I am an unabashed thriller/horror novel geek. I am not ashamed to admit that Stephen King is my favorite author and that my favorite book in the world is IT. I like a good scary story with some creepiness and some tension and a little gore in it. When I heard that King's son Joe was also a writer, and had been winning some very serious awards for his writing, I figured I might as well check him out.

Heart-Shaped Box is the story of Judas Coyne, a washed-up heavy metal star, who has an obsession for the occult and macabre. One day, an offer comes in online of a ghost for sale. Jude can't resist, and a short while later he receives his purchase...and it isn't at all what he expected. Turns out the ghost has his own agenda, and Jude is not going to like it much. Jude, and his girlfriend Georgia (so called because that's where she's from, and that's how Jude labels his girlfriends) have to work together to figure out what the ghost wants and how to stop him before it's too late.

I found the characters very well-drawn (although I kept forgetting Jude was supposed to be in his mid-fifties and kept picturing him as looking like Rob Zombie) and engaging. Despite being someone who may not sound that sympathetic a character at first blush, I really liked Jude--he's a man who has made a lot of mistakes, but isn't afraid to own up to them. He knows who he is and isn't ashamed of it. Georgia is also great--she starts out as sort of a stereotypical groupie, but as the story goes on she shows her strength and determination.

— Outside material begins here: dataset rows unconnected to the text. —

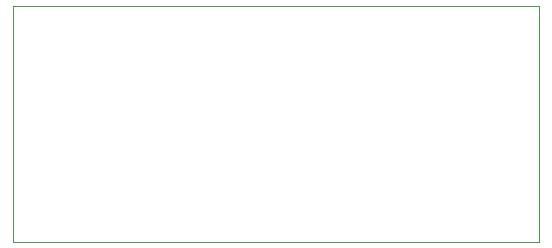
<source format=gbr>
%TF.GenerationSoftware,KiCad,Pcbnew,8.0.2*%
%TF.CreationDate,2024-12-24T22:57:44+01:00*%
%TF.ProjectId,CabControl,43616243-6f6e-4747-926f-6c2e6b696361,rev?*%
%TF.SameCoordinates,Original*%
%TF.FileFunction,Profile,NP*%
%FSLAX46Y46*%
G04 Gerber Fmt 4.6, Leading zero omitted, Abs format (unit mm)*
G04 Created by KiCad (PCBNEW 8.0.2) date 2024-12-24 22:57:44*
%MOMM*%
%LPD*%
G01*
G04 APERTURE LIST*
%TA.AperFunction,Profile*%
%ADD10C,0.050000*%
%TD*%
G04 APERTURE END LIST*
D10*
X129969574Y-67402534D02*
X174469574Y-67402534D01*
X174469574Y-87402534D01*
X129969574Y-87402534D01*
X129969574Y-67402534D01*
M02*

</source>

They are both characters that you want to root for.

The plot moves along quickly and doesn't drag, but it also doesn't fly along so quickly that there's no time for atmosphere or metaphors or literary gymnastics. The suspense is good, and your expectations are definitely turned upside down several times by the twists the story takes. It's a little gory and rather scary (though not "lying-in-bed-terrified-by-every-noise-and-dreading-the-nightmares scary) and has its funny moments, too. I will admit that I tore through this book faster than anything I've read for the Cannonball read thus far (unlike Manhunt and Gangs of New York [which I haven't even blogged about because it's such a drag] which were a constant battle to stay awake through.) Hill's work (as much as I'm sure this is something he's been desperately trying to avoid) reminds me a lot of his father's early work, back when Stephen King was really good and had editors who would tell him no once in a while.

It's a tight story and a fun read. I highly recommend it to anyone who enjoys spooky reads.


Mike said…
I had heard some negative things about this one, but it was interesting to read your perspective. I might give it a try. I really loved Hill's collection of short stories, 20th Century Ghosts.
What you have to know about me is I'm really not the best literary critic because I'm not terribly...critical. My level of "suspension of disbelief" is very high, so things that might bother someone else I will just accept as part of the story-world. Still, I thought this book--though not likely to make any "Best of the Century" lists--was fun and entertaining.